Minimum pricing 'least popular' measure to improve public health

By Ellie Bothwell

- Last updated on GMT

Related tags: Moderate alcohol consumption, Health care, Health, Public health

The Government ditched plans to introduce minimum pricing in July
The Government ditched plans to introduce minimum pricing in July
Minimum pricing for alcohol is the least popular measure the government could introduce to improve public health, according to a recent poll conducted by mruk research.

Only 6% of respondents said they would prioritise alcohol pricing, whereas 37% said they would target increasing cigarette tax and 14% would prefer a tax on unhealthy, high-fat foods. 

Rachel Cope, head of mruk research, said: “Whilst almost everyone recognises the impact of smoking on health, that’s not the case with moderate alcohol consumption. If there’s no perceived impact on health then people see minimum pricing as just another tax.”

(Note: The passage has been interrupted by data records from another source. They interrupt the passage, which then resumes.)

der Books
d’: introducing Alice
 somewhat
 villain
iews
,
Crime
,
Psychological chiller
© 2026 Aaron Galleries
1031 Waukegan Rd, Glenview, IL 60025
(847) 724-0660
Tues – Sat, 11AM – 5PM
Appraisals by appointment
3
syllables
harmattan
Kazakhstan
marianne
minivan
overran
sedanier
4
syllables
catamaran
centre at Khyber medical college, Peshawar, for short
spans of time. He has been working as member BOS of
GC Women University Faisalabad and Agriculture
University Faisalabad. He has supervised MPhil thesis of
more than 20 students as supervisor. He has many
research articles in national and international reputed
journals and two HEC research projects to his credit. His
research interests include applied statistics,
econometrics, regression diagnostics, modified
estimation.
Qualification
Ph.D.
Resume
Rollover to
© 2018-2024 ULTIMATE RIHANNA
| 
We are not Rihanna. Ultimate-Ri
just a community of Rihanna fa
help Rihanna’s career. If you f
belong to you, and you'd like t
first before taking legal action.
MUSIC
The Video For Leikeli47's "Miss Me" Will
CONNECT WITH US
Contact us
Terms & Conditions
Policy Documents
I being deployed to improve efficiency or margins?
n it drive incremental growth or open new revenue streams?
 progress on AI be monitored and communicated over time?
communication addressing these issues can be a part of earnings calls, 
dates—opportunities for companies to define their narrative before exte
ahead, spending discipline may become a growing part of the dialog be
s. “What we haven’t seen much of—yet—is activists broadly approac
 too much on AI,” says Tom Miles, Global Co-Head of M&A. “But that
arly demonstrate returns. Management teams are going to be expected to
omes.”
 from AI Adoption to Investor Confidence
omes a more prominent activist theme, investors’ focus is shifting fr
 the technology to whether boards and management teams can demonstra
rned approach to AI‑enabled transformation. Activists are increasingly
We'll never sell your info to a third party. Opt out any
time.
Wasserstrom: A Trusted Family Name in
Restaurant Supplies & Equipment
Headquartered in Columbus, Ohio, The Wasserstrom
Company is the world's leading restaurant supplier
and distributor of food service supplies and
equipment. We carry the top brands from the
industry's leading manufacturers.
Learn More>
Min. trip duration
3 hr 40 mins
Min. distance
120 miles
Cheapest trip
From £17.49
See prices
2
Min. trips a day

The poll was carried out in light of the fact that politicians and health services are looking at effective ways to improve public health and curb anti-social behaviour. A sample of 1,058 adults from across the UK were asked to imagine they were the Chancellor of the Exchequer and needed to help the NHS save money.

The UK Government shelved plans to introduce minimum pricing in July. However, the Welsh Government is "seriously considering" such a policy and the Scottish Government is pressing ahead with plans, although the policy is still facing a legal challenge.